- [READING TEXT]
⁂

Research: New way to spur brain immune cells to clear toxic waste linked to Alzheimer’s disease


By Kimberley Wang, Writer


Researchers have found a “metabolic switch” in the brain’s immune cells that could be targeted as a treatment for Alzheimer’s disease, the most common form of dementia.

The team led by Nanyang Assistant Professor Anna Barron from LKCMedicine discovered that after blocking and turning off this “switch”, brain immune cells called microglia were able to remove toxic proteins that can build up and lead to Alzheimer’s disease.

Microglia tend to be damaged in people with the disease, which makes them less capable of clearing cellular toxic waste. To restore the clean-up function, the scientists “switched off” their inefficient metabolism by preventing a key enzyme from attaching to energy-generating parts of the immune cells.

⁂

- [DATA EXTRACT]
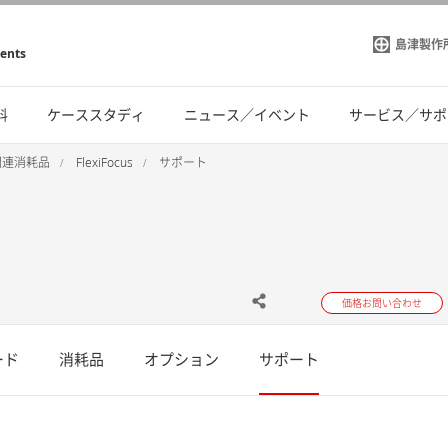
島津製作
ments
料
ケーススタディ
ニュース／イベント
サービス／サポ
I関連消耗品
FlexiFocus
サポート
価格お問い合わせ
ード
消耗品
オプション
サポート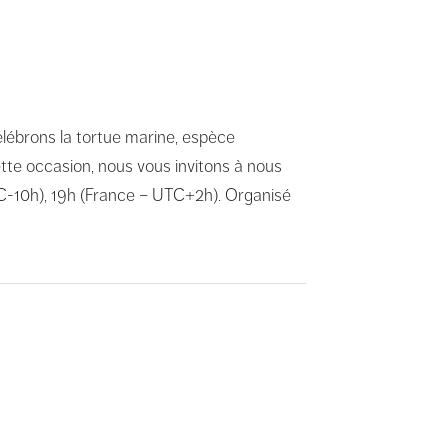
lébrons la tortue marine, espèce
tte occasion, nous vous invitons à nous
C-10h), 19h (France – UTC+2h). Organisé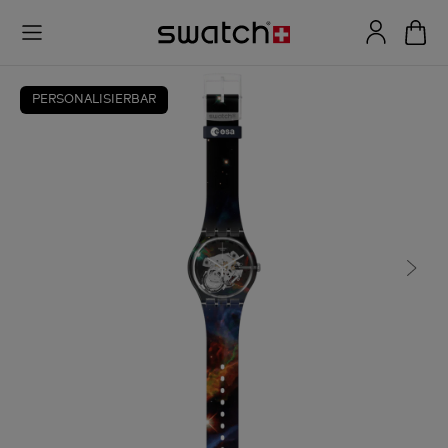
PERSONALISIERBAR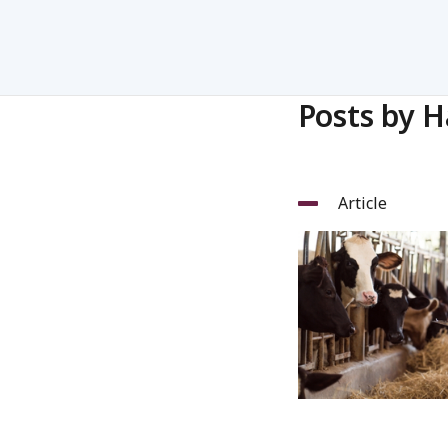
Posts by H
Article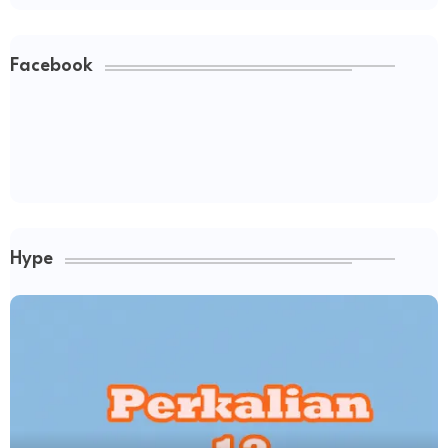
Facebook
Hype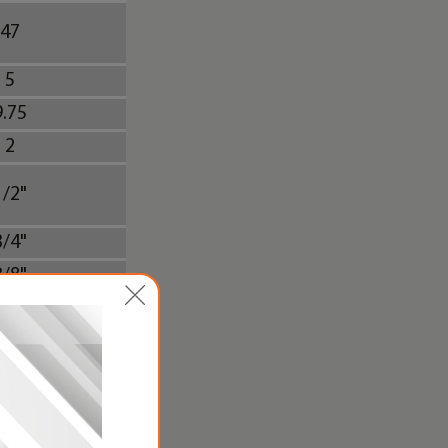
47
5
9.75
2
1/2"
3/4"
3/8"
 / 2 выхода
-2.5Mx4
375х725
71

⁂

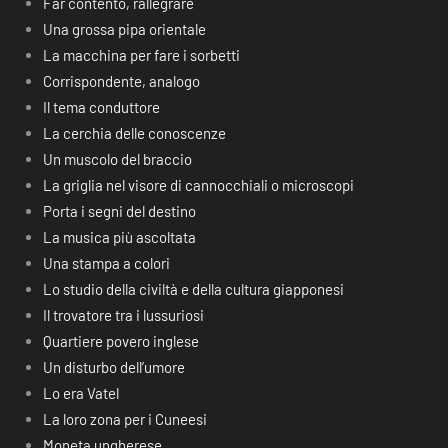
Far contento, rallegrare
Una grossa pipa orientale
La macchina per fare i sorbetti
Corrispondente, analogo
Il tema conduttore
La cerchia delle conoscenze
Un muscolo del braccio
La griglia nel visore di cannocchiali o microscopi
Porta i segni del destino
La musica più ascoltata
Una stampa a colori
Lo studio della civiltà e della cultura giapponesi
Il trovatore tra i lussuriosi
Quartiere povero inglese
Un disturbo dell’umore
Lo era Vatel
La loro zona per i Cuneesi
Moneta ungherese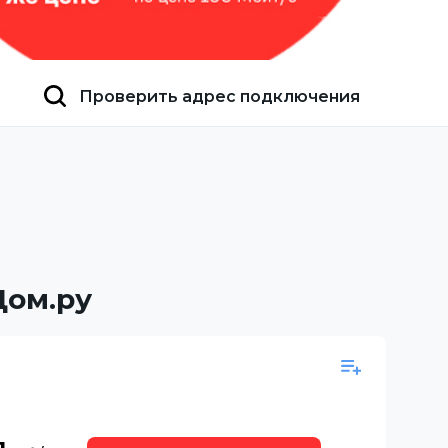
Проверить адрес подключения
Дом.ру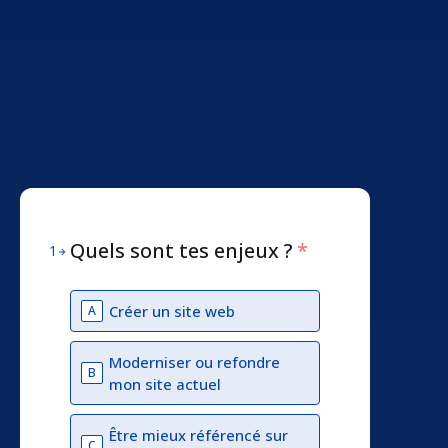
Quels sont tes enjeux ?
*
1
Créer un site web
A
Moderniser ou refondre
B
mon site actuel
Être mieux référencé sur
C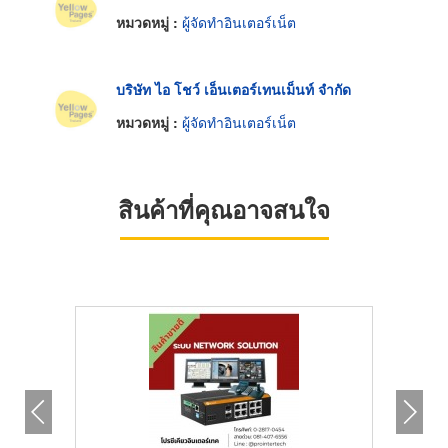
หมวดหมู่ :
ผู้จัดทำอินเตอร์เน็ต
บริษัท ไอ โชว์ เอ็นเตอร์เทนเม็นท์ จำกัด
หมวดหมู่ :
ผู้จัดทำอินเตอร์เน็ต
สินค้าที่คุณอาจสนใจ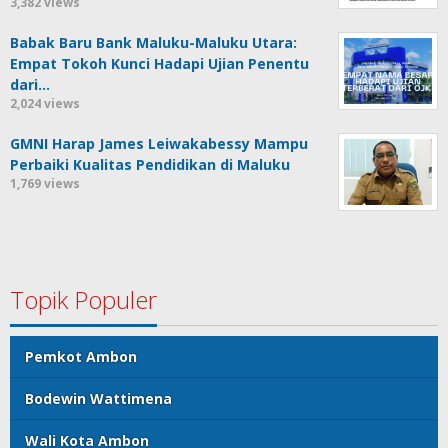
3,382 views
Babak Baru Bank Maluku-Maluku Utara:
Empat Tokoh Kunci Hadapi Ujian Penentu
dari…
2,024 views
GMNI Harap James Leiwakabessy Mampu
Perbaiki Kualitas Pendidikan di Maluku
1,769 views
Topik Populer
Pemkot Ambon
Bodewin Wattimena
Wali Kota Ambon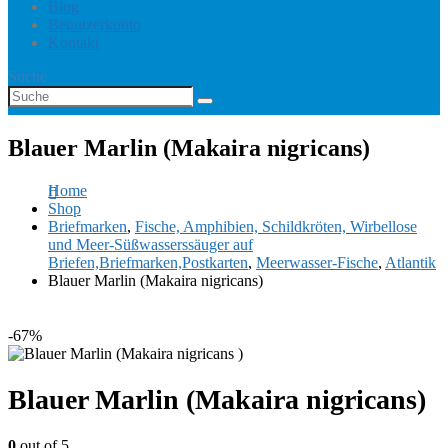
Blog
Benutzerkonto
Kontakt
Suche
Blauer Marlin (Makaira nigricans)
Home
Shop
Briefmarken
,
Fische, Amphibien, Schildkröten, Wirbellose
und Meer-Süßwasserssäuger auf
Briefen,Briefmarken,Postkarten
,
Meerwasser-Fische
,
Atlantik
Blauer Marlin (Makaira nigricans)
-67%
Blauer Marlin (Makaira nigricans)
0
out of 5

⁂

- [WHAT YOU ARE ASKED TO DO] In the article on Alzheimer's research, what are the brain immune cells called that could remove toxic proteins once the "switch" was turned off?

- [OUTPUT] Microglia.